With all of this in mind, farmworkers from Arizona, California, Florida, Minnesota, New York and Ohio spoke with representatives from their Congressional offices last week.  They asked that the Worker Protection Standard for pesticides be revised to strengthen pesticide use training and safety information requirements and to include safety precautions that will limit farmworkers’ contact with pesticides. For example, when pesticides are applied from trucks, there is no requirement that the cab be closed and a ventilation system be used while chemicals are being sprayed. And anecdotes abound of workers handling recently treated crops without any awareness that doing so would expose them to pesticides.
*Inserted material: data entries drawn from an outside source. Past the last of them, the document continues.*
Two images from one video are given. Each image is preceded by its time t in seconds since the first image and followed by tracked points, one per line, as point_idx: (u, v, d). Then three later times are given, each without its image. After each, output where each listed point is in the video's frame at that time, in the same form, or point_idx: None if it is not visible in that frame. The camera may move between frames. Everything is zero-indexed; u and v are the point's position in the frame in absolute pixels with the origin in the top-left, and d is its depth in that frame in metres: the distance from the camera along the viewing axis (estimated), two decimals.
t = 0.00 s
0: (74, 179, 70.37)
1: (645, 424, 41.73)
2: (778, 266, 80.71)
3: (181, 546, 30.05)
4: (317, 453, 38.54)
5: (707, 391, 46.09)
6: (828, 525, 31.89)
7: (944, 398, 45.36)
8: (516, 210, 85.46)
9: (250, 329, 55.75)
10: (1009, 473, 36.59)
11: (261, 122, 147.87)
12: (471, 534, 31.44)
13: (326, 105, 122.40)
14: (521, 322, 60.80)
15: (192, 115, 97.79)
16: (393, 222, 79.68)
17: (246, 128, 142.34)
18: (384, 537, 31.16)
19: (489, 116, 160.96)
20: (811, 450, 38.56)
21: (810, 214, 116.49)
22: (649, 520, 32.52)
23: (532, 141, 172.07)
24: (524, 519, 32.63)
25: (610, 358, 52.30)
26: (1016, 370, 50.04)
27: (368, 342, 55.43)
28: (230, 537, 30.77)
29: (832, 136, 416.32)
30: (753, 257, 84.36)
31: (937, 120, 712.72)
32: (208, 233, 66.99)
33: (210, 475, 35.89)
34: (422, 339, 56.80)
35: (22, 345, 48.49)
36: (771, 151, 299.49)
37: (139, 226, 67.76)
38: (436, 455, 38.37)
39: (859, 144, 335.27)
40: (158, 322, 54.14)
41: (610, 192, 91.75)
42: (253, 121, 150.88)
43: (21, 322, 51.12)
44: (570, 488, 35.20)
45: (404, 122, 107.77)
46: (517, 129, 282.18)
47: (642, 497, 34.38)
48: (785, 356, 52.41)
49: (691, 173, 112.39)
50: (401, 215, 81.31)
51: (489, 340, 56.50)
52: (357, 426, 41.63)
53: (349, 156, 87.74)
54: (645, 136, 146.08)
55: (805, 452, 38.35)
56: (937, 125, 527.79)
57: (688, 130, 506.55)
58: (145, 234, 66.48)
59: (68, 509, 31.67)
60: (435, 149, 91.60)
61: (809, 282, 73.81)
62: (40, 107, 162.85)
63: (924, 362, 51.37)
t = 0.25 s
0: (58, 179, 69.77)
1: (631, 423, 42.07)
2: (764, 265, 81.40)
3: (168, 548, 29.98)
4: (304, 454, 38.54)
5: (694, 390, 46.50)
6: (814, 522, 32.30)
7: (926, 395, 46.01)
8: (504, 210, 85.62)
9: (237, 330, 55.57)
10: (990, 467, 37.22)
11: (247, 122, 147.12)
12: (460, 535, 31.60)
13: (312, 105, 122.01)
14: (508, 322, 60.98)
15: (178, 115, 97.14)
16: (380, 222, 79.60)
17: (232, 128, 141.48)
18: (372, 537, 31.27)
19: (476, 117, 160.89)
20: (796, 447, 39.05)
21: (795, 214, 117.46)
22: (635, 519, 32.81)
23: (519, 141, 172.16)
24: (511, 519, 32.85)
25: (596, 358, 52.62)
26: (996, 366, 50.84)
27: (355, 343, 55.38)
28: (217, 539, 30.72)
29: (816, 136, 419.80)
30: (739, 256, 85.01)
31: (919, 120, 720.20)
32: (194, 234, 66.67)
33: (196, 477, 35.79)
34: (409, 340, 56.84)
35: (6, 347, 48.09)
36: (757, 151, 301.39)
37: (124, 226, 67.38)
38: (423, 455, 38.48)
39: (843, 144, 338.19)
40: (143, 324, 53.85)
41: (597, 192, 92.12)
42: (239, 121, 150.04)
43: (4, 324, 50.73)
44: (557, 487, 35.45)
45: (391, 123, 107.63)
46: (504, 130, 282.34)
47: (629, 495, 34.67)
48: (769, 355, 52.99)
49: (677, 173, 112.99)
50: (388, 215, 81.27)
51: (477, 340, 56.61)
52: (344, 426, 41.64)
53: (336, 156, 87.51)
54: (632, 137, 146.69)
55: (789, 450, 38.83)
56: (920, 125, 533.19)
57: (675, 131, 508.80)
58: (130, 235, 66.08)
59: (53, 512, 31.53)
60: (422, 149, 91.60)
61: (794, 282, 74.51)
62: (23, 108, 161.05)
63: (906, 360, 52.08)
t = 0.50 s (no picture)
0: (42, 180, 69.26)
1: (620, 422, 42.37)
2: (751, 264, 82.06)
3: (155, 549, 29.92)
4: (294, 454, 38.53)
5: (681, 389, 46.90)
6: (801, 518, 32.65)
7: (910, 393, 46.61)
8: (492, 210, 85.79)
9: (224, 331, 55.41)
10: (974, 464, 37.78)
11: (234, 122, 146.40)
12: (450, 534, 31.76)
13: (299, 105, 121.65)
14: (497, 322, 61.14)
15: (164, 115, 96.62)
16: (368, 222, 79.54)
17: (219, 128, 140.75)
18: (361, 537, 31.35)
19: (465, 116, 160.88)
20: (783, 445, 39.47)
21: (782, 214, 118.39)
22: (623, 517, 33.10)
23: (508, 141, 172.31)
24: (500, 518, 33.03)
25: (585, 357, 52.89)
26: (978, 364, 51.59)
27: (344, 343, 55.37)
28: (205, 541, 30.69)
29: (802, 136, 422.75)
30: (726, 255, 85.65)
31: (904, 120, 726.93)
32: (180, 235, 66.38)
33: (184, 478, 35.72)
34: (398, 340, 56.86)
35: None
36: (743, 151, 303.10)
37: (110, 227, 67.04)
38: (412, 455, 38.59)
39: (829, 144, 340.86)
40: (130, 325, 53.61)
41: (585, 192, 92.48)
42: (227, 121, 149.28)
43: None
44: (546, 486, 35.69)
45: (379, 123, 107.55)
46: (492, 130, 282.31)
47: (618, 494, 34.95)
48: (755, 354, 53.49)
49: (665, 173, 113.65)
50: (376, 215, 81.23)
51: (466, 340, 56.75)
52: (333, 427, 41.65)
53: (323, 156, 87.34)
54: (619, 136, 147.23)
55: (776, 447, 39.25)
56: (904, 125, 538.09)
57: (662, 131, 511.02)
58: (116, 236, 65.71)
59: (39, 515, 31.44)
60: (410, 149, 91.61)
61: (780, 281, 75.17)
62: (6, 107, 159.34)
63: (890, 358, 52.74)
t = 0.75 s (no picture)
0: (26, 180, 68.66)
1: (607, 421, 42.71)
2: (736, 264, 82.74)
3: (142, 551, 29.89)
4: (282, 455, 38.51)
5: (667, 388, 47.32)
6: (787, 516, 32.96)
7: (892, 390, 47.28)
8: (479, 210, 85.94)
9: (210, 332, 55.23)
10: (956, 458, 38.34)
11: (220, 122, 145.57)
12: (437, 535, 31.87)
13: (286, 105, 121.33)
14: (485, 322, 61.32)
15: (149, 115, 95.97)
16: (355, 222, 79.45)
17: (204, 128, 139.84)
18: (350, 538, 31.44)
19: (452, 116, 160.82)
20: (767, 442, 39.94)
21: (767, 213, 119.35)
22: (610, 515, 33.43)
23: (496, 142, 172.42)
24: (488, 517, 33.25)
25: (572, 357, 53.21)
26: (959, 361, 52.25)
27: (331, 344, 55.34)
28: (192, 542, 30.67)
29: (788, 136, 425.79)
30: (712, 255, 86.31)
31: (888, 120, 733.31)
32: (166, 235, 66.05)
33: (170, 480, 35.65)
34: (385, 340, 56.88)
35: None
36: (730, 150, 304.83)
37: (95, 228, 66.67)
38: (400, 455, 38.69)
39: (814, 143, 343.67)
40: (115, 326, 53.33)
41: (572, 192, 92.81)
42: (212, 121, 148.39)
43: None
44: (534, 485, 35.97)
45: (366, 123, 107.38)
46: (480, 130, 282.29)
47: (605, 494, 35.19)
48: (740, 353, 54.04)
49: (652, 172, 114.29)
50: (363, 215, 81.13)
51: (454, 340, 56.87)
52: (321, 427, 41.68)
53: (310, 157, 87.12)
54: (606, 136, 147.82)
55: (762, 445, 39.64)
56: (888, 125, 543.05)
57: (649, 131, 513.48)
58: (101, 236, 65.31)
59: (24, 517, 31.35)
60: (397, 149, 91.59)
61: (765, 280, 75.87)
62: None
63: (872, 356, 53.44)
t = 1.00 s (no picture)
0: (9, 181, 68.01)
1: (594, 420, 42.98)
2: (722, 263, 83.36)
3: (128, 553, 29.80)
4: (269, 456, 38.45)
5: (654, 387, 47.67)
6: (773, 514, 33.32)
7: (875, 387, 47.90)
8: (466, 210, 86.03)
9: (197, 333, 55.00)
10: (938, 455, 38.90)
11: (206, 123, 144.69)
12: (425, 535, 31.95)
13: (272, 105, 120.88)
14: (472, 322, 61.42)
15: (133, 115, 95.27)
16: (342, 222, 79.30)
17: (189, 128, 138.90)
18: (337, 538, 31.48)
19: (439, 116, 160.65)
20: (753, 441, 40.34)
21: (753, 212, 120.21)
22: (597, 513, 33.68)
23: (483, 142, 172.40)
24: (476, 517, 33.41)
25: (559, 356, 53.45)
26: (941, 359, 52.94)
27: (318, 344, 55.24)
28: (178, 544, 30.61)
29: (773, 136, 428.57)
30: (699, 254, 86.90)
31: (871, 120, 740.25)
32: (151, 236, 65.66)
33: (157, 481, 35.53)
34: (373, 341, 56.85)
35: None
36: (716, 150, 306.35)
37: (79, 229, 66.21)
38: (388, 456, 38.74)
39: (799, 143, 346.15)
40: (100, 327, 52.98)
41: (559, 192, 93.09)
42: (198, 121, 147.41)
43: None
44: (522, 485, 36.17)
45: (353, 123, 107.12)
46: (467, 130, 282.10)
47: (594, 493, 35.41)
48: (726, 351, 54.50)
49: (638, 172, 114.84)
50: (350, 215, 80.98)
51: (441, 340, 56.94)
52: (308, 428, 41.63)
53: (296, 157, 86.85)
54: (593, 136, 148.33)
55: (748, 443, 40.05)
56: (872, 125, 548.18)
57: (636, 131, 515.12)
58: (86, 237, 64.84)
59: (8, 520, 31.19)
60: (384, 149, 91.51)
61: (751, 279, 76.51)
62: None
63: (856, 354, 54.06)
Farmworkers and their advocates are also asking that medical monitoring of workers who handle neurotoxic pesticides be required and that EPA develop a national pesticide use and pesticide poisoning reporting program. Such monitoring is required in California and Washington but not elsewhere in the US. Thirty states currently require health professionals to report pesticide poisonings, but Farmworker Justice notes that only 12 of those 30 currently have resources to follow up on such reports. Symptoms of pesticide poisoning can also easily be misdiagnosed simply because health professionals have not been trained to ask about such exposures. Farmworkers are also requesting buffer zones to protect schools and residential areas from exposure to pesticides through aerial drift and increased funding for research into pesticide exposure prevention and pesticide health effects, particularly through ongoing or repeated exposure. “Other industries,” explained Ruiz, “have the Occupational Safety and Health Administration (OSHA) hazard communication information on chemical health effects and safety data to work with. This does not exist in agriculture.” The result, she said, is what amounts to “real discrimination.”

Farmworkers and their advocates want to close a large and potentially dangerous information gap. Doing so will result in stronger pesticide-application rules, better training, and more medical monitoring so that the women and men working to produce and harvest food and other crops across the US – and their families – are adequately protected from pesticides’ health hazards.